Imams preaching violence should be prosecuted or removed from the country. Extremist Islamic websites should be shut down and those who log onto sites providing blueprints for bomb-making should be arrested. Extremist groups should be banned and their leaders locked up or deported. We should have special judge-only courts for cases where evidence is too sensitive to bring to a normal trial. The Human Rights Act which has made it all but impossible to protect this country should be repealed.
But above all, the responsible Muslim community and its leaders — who are the majority — must come out of denial and unequivocally condemn the extreme interpretation of Islam that is twisting the minds of the minority of zealots in its midst.

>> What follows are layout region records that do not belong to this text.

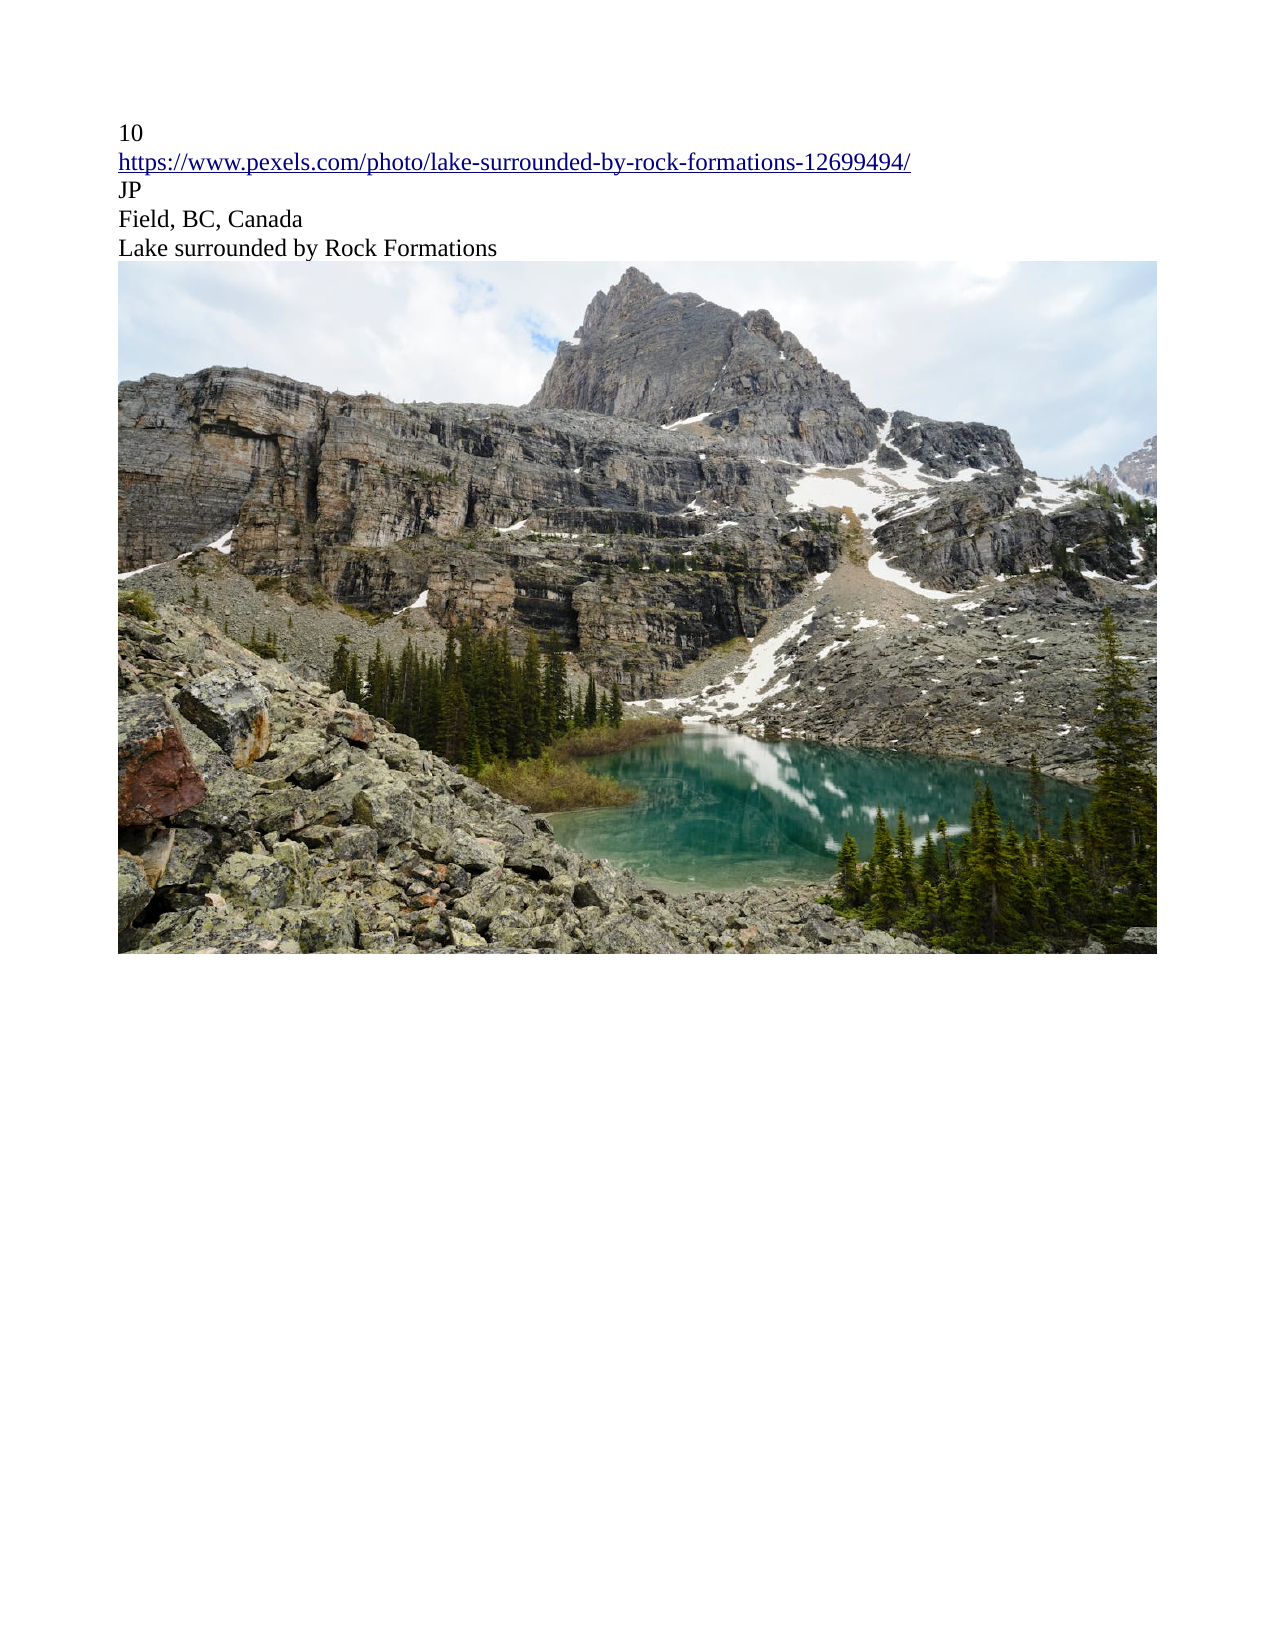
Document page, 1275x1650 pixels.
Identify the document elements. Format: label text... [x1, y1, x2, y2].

text https://www.pexels.com/photo/lake-surrounded-by-rock-formations-12699494/ [118, 147, 1157, 176]
text Field, BC, Canada [118, 204, 1157, 233]
text Lake surrounded by Rock Formations [118, 233, 1157, 261]
text JP [118, 176, 1157, 204]
text 10 [118, 118, 1157, 147]
picture [118, 261, 1157, 954]
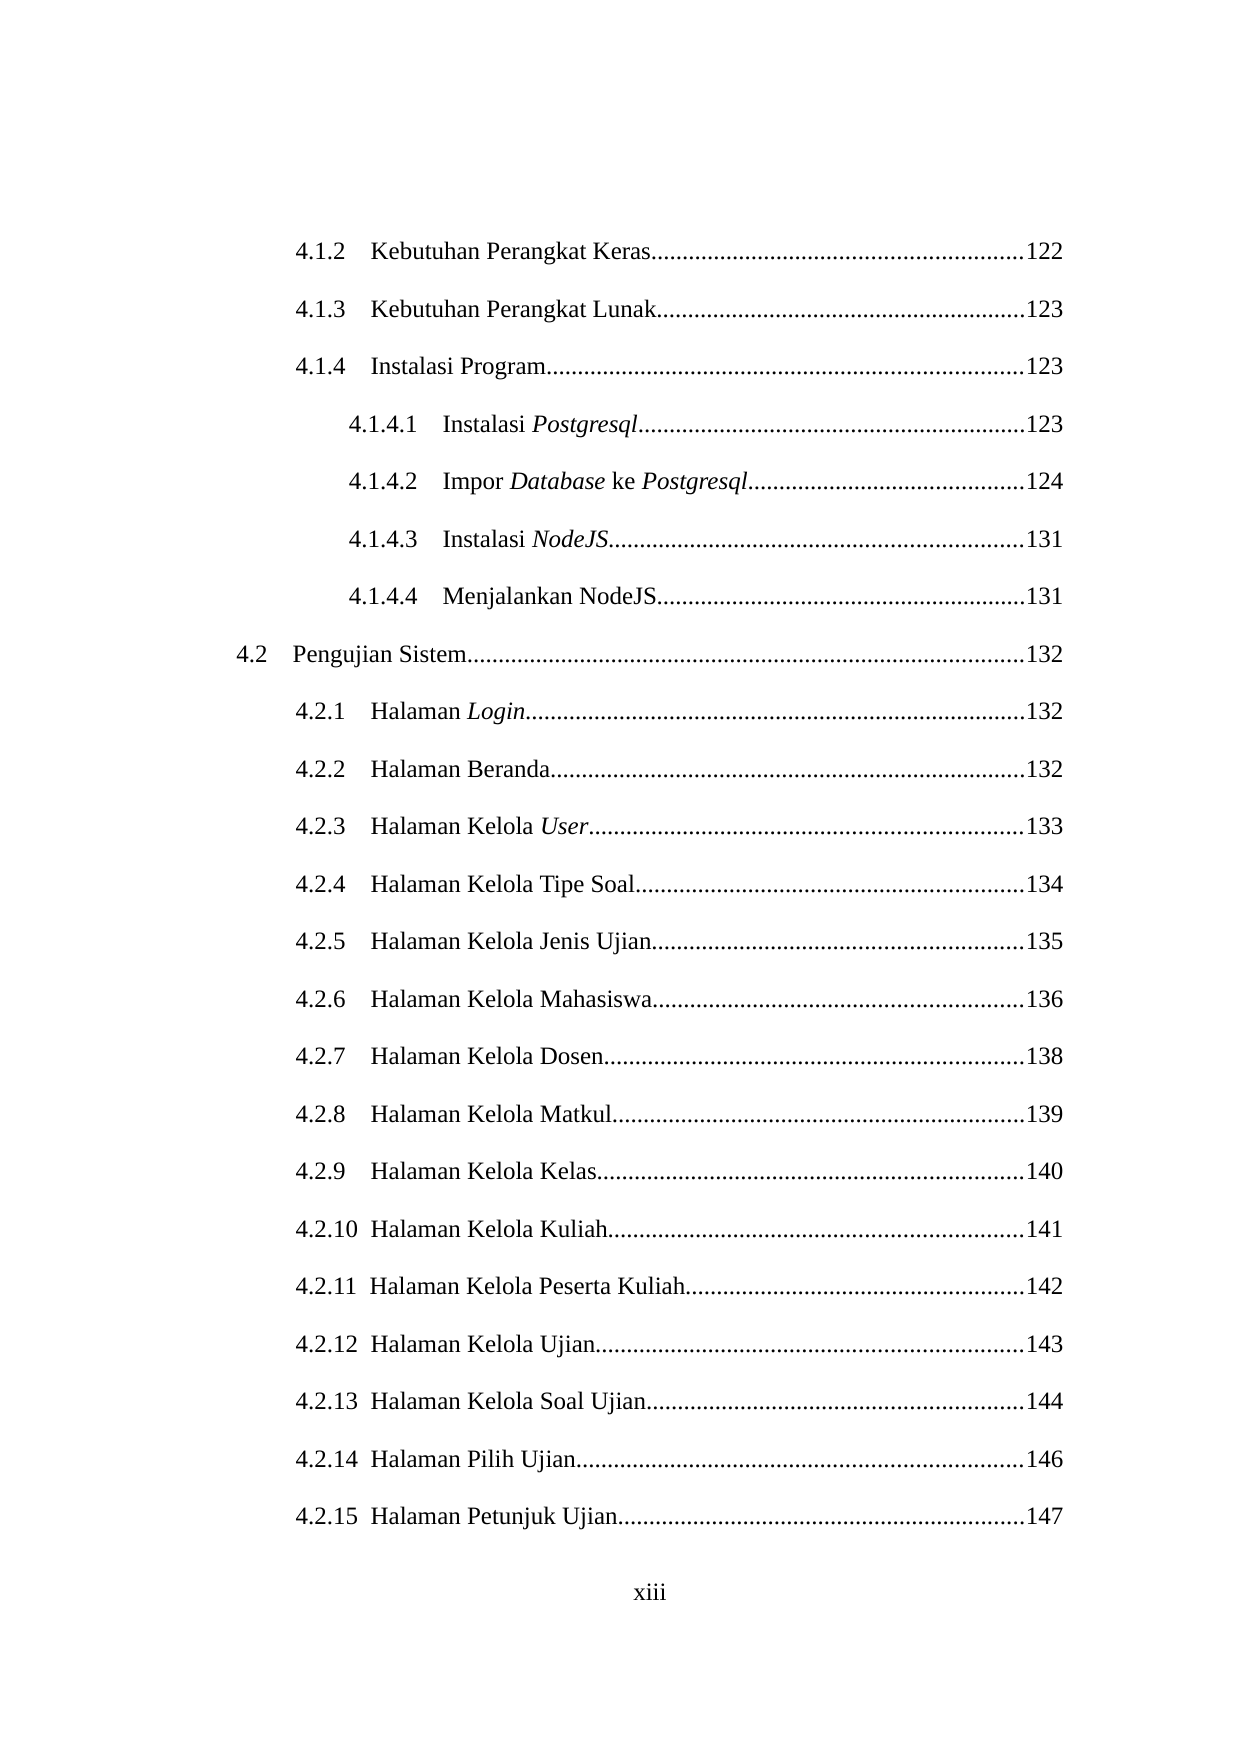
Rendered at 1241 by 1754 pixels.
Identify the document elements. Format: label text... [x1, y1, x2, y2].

This war for civilisation won’t be won by practical action alone. What we are up against is a death cult which recruits its foot-soldiers through propaganda based on lies and distortions which inflame grievance into murderous rage. These lies emanating from extremists in the Muslim world have been further inflated by support from those in the wider community in Britain — mainly on the left — whose obsessive repetition of such falsehoods and disproportionate attention to the misdeeds of the west while ignoring Muslim atrocities have helped turn grievance into hysteria.
We have already paid a terrible price for multiculturalism and this cancer of moral inversion and irresponsibility. These are tough measures — but we must take them if our society is to be defended against this horror that threatens us all.